■ Task ■
The full text of the records below, minus any pictures, should be given back word for word.

Dataset entries
§
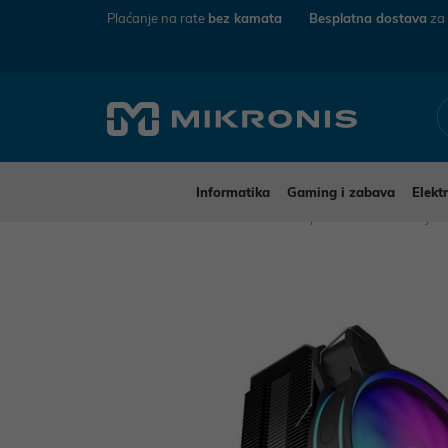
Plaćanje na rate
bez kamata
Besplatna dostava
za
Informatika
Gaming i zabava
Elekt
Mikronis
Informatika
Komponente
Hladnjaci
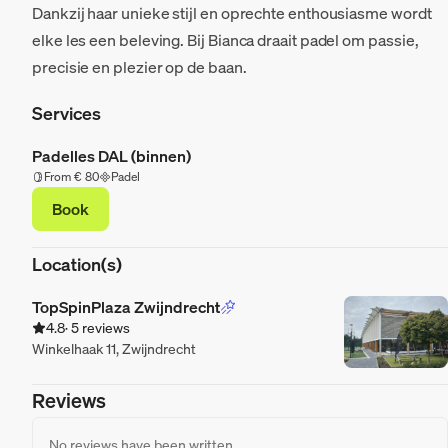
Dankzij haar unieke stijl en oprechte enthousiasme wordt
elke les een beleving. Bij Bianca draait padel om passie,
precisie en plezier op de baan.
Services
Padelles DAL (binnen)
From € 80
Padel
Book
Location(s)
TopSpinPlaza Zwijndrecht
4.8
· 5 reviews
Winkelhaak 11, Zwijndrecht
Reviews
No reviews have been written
§
■ Result for this exercise ■
Plaćanje na rate
bez kamata
Besplatna dostava
za
Informatika
Gaming i zabava
Elekt
Mikronis
Informatika
Komponente
Hladnjaci
Dankzij haar unieke stijl en oprechte enthousiasme wordt
elke les een beleving. Bij Bianca draait padel om passie,
precisie en plezier op de baan.
Services
Padelles DAL (binnen)
From € 80
Padel
Book
Location(s)
TopSpinPlaza Zwijndrecht
4.8
· 5 reviews
Winkelhaak 11, Zwijndrecht
Reviews
No reviews have been written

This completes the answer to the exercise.